バーバリーのあれは三陽商会が企画から手がける、日本人に向けた完全ライセンス商品です。若者向けだから青という単純な話です。そのためデザインに特徴がなく、チェックでごまかすわけです。デザインに特徴がないほうが広く受け入れられますし、わかりやすい「ブランドもの」が人気なので、うまいと言えばうまいです。モードの世界では黒ラベルは高級なラインというのが一般的です。同じジョルジオ・アルマーニでもラベルが黒だと高品質だったはずです。

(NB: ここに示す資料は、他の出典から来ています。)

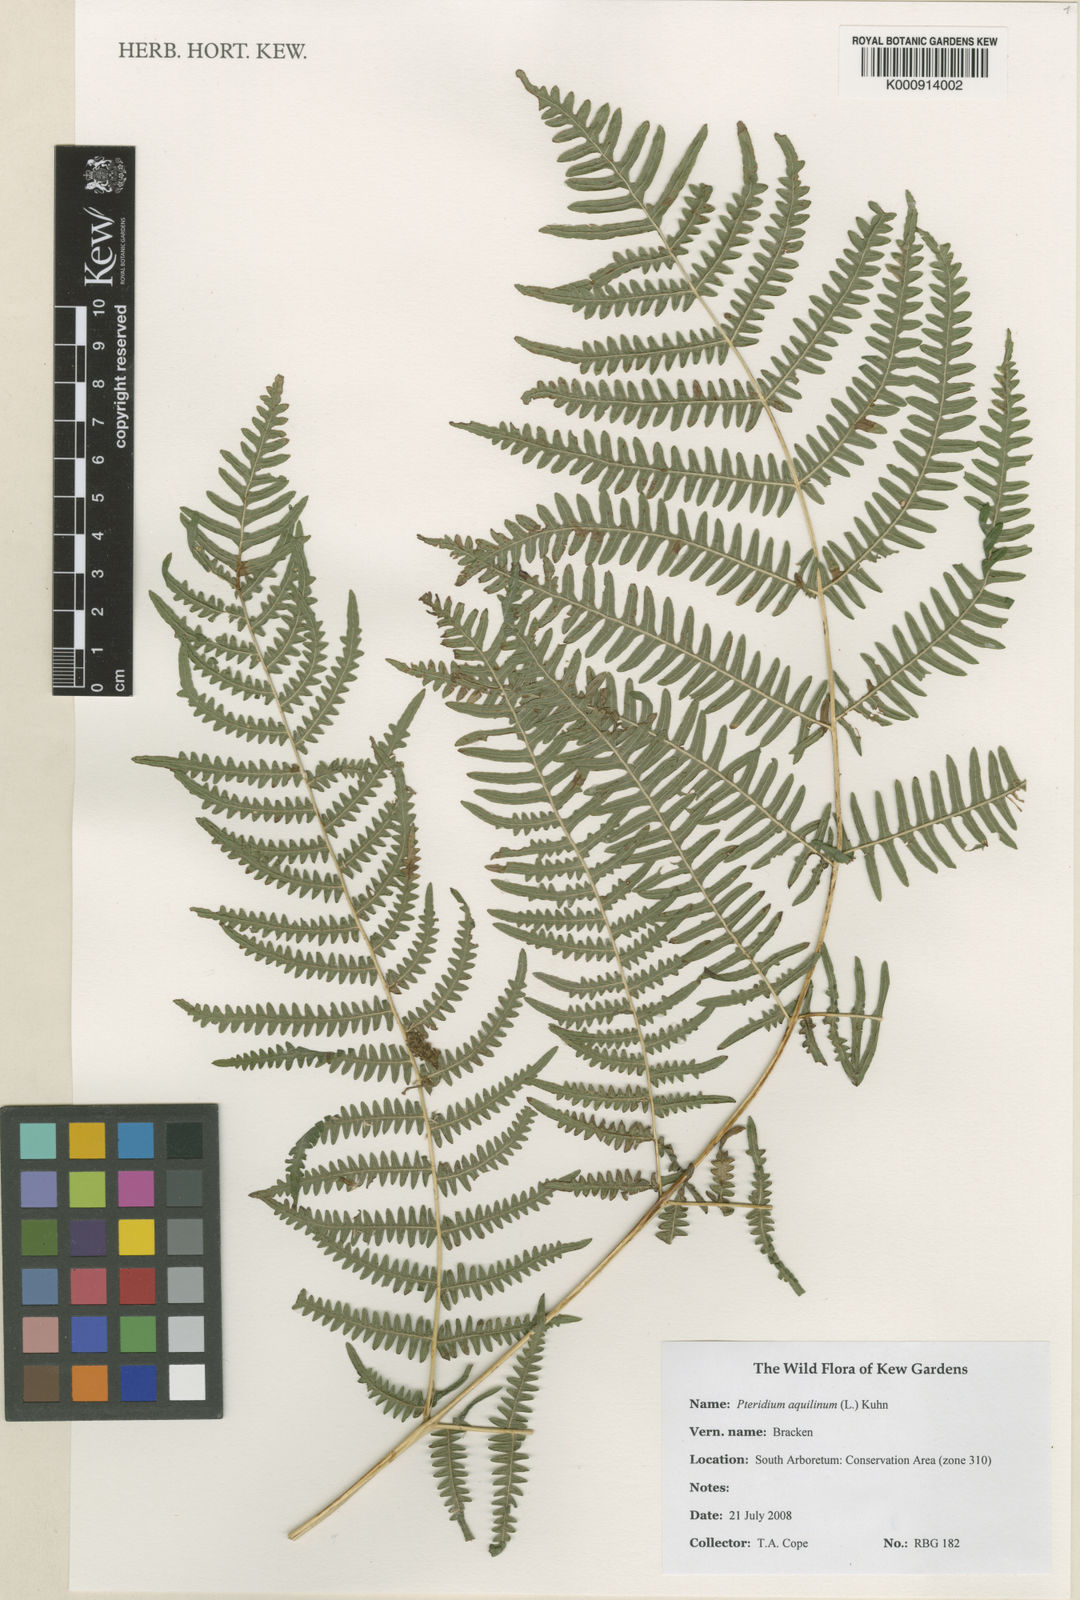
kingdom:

10年ほど前はジャケ買いしかしていませんでした。毎週木曜日はレコード入荷日なので渋谷まわり、土曜日の午前中は中古屋まわり。8階建てのタワレコに聴きたいものが1枚もなかった、相当おかしな人になっていた頃です。ジャケ買いで雑多に聴くと「なんだかよくわからない」ものと「つまらない」ものの差異が判るようになりました。
。Sade持っていません。顔が魚みたいなので……ごめんなさい。これに収録されているカバーは、割とハウス寄りです。音数は多いですがSueno Latinoみたいな感じです。ボーカルは、スキャットに続いて「スウィーテスタブー」と唄うだけです。

ブラジャー最近見てないな

このようなCDどこで入手するのでしょうか(笑)

ブラックレーベルってバーバリーチックですね。
他のカラーもあるのでしょうか。

おいらはサウンドがわかるアーティスト以外はジャケ買いができないタチです。ある意味消極的なのかも。

収録曲のメンツ見ると安心できました(汗)
sadeは懐かしいですね。おいらは「チェリッシュ・ザ・デイ」が大好きです。思い出したので探して聞いてみよう!

しかし、変わったものを手に入れましたね…。

>ルー・リードや懐かしのa-haや、これは分りやすいSade

ヨーロッパで強い人たちですね。
リードさんはトリノ・オリンピックの余興に登場したほどです…。
もっといい仕事して欲しい…^^;(他のメンツはアギレラ嬢、アヴリル・ラヴィーン嬢、デュラン・デュラン、イタリアの人気歌手たち、でした)。
ルー・リードさんは世界的ですが、a-haはヨーロッパ(とくに北欧、ドイツ、中欧、東欧)ではバリバリ人気の現役ですからね…。

>某ジャズレーベル

言いますね!拍手!!です^^。